Transport ETFs Struggle As Berkshire Cleans Out Airline Holdings

Stocks and transport ETFs with airline holdings are losing big on Monday amid news that Warren Buffett’s Berkshire Hathaway has relinquished all airline holdings in the company’s portfolio.

Berkshire had over $4 billion invested in various airlines including American, United, Delta, and Southwest prior to the sale. The “Oracle of Omaha” demonstrated respect for the industry but insisted that there are events “on the lower levels of probabilities” that necessitate a change of plans.

The veteran investor estimated that his company spent $7 billion to $8 billion establishing the positions in 2016 and ended up “selling them at far lower prices than we paid.” He attributed the company’s $6.1 billion in net stock sales in April to the disposals.

After Buffett’s comments about selling airline holdings, airline stocks in the S&P 500 were damaged, with Delta, United, American Airlines all sinking more than 10%. Aerospace giant Boeing also fell more than 3%.

Berkshire sold its nearly 10% stake in the big four airlines in April, Buffett announced at the company’s annual meeting on Saturday.

“Our airline position was a mistake,” the billionaire investor said. “Berkshire is worth less today because I took that position than if I hadn’t.”

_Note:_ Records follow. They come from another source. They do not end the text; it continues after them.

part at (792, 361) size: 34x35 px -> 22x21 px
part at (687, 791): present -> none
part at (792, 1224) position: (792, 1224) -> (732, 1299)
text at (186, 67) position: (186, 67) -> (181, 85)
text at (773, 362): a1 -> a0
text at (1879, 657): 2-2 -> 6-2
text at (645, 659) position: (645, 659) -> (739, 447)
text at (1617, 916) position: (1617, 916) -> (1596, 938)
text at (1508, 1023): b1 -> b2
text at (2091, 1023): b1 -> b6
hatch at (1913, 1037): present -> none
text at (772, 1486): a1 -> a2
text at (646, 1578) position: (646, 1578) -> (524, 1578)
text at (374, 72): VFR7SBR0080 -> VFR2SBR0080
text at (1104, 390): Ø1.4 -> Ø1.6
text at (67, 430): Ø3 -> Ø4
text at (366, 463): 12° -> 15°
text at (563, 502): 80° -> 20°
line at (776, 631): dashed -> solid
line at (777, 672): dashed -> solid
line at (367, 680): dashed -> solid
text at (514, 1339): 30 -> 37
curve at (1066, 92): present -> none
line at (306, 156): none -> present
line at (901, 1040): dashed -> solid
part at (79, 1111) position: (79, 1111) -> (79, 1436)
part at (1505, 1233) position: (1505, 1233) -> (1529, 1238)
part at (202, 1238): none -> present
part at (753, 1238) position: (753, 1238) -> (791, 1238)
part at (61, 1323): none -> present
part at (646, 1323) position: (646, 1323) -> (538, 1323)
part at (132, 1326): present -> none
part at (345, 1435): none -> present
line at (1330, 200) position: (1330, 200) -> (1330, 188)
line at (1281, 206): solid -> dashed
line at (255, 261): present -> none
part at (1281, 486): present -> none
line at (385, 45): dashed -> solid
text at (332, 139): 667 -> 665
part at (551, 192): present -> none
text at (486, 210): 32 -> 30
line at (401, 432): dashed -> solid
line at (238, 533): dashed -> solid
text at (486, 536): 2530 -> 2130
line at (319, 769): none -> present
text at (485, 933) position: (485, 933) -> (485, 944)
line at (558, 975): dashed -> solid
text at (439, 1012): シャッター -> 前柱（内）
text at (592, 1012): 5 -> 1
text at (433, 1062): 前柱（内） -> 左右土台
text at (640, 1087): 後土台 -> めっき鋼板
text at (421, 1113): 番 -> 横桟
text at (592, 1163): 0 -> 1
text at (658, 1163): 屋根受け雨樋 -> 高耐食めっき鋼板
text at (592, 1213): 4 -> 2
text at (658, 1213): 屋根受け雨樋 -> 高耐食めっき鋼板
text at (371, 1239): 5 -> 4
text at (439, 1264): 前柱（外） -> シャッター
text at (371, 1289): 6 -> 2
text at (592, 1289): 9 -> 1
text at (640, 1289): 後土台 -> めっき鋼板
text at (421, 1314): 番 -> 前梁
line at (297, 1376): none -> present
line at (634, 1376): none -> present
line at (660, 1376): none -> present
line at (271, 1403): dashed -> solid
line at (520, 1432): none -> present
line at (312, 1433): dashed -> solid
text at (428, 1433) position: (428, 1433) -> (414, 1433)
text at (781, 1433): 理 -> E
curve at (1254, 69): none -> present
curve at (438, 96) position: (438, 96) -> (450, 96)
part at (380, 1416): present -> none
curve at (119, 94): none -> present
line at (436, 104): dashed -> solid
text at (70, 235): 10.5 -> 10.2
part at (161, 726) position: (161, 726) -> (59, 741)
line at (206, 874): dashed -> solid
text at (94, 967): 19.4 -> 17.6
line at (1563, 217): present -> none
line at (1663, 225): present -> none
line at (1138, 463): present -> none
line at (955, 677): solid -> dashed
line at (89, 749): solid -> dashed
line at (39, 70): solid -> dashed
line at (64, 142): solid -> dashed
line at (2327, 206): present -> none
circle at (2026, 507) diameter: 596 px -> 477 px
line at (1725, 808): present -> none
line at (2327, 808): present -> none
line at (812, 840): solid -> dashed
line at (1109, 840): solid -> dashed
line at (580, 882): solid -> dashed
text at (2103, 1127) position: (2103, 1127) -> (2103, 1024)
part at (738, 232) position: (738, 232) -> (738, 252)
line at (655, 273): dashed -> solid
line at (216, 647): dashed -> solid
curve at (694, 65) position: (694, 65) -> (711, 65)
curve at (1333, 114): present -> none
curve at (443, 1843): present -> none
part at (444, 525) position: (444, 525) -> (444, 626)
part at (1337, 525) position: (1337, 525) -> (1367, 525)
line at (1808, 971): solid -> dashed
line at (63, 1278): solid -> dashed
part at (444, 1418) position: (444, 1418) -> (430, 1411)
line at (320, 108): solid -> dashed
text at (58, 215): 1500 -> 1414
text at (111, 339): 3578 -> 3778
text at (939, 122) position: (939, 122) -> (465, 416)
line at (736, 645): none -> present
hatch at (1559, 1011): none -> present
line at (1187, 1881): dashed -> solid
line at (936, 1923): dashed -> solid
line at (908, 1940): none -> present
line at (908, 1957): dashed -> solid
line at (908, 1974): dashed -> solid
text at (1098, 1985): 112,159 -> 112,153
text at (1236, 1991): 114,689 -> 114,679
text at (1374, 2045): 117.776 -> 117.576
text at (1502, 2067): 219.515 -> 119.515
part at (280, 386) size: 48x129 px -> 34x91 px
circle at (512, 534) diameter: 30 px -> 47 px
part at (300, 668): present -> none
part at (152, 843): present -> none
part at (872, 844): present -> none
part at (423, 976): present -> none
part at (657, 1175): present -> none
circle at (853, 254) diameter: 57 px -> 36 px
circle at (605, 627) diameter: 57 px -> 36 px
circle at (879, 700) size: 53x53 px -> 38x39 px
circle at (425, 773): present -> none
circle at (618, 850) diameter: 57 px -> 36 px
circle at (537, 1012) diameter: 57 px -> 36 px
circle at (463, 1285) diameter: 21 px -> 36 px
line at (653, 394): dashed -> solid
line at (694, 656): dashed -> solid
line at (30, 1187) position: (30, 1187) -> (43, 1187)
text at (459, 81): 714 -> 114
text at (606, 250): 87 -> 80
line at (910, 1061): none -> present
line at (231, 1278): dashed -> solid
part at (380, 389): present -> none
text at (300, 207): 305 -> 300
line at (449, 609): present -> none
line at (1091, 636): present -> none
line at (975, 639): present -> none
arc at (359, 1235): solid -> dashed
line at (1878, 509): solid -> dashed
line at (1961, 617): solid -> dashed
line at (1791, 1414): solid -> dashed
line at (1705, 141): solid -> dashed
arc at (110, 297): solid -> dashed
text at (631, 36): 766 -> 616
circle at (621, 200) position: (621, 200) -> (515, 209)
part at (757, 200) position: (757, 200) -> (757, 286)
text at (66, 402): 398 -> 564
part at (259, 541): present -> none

While Buffett was sanguine about future prospects for America, but the move demonstrates his concern that the pandemic has indelibly affected various industries, making it a challenge for recovery, and could be an indication that other investors are too optimistic about the economy returning to normal quickly.

“Mr. Buffett is a long-term investor, so his decision to sell reflects his belief that the airline industry is facing future challenges that fundamentally change the value-capture of that business,” wrote Tom Lee of Fundstrat in a note to clients.

“The world has changed for the airlines. And I don’t know how it’s changed and I hope it corrects itself in a reasonably prompt way,” Buffett said Saturday from Berkshire’s first-ever virtual shareholder’s meeting.

Monday’s decline broadened American, United, and Delta’s 2020 losses to over 60%, while Southwest has given up half of its value this year.

The Berkshire CEO said he bailed on the airlines because he was uncertain whether passengers would fully embrace air travel in the coming years, given coronavirus pandemic trepidations. He feared that “too many planes” would drive down seat prices and hurt airlines’ earnings.

“We shut off air travel in this country. And what that does to people’s habits, how they behave in the future, it’s just hard to evaluate. I don’t know the answer,” Dow Jones reported Buffett saying at Berkshire’s annual meeting on Saturday.

Buffett also said future demand for commercial jets had become difficult to forecast, and that the circumstances of Boeing’s success were “certainly out of our control.”

While airlines are suffering from Buffett’s comments, airline and transport ETFs that hold United and some of the other airlines are having a rough day Monday as well, with SPDR S&P Transportation ETF (XTN), the iShares Transportation Average ETF (IYT), or the U.S. Global Jets ETF (JETS) all showing significant losses.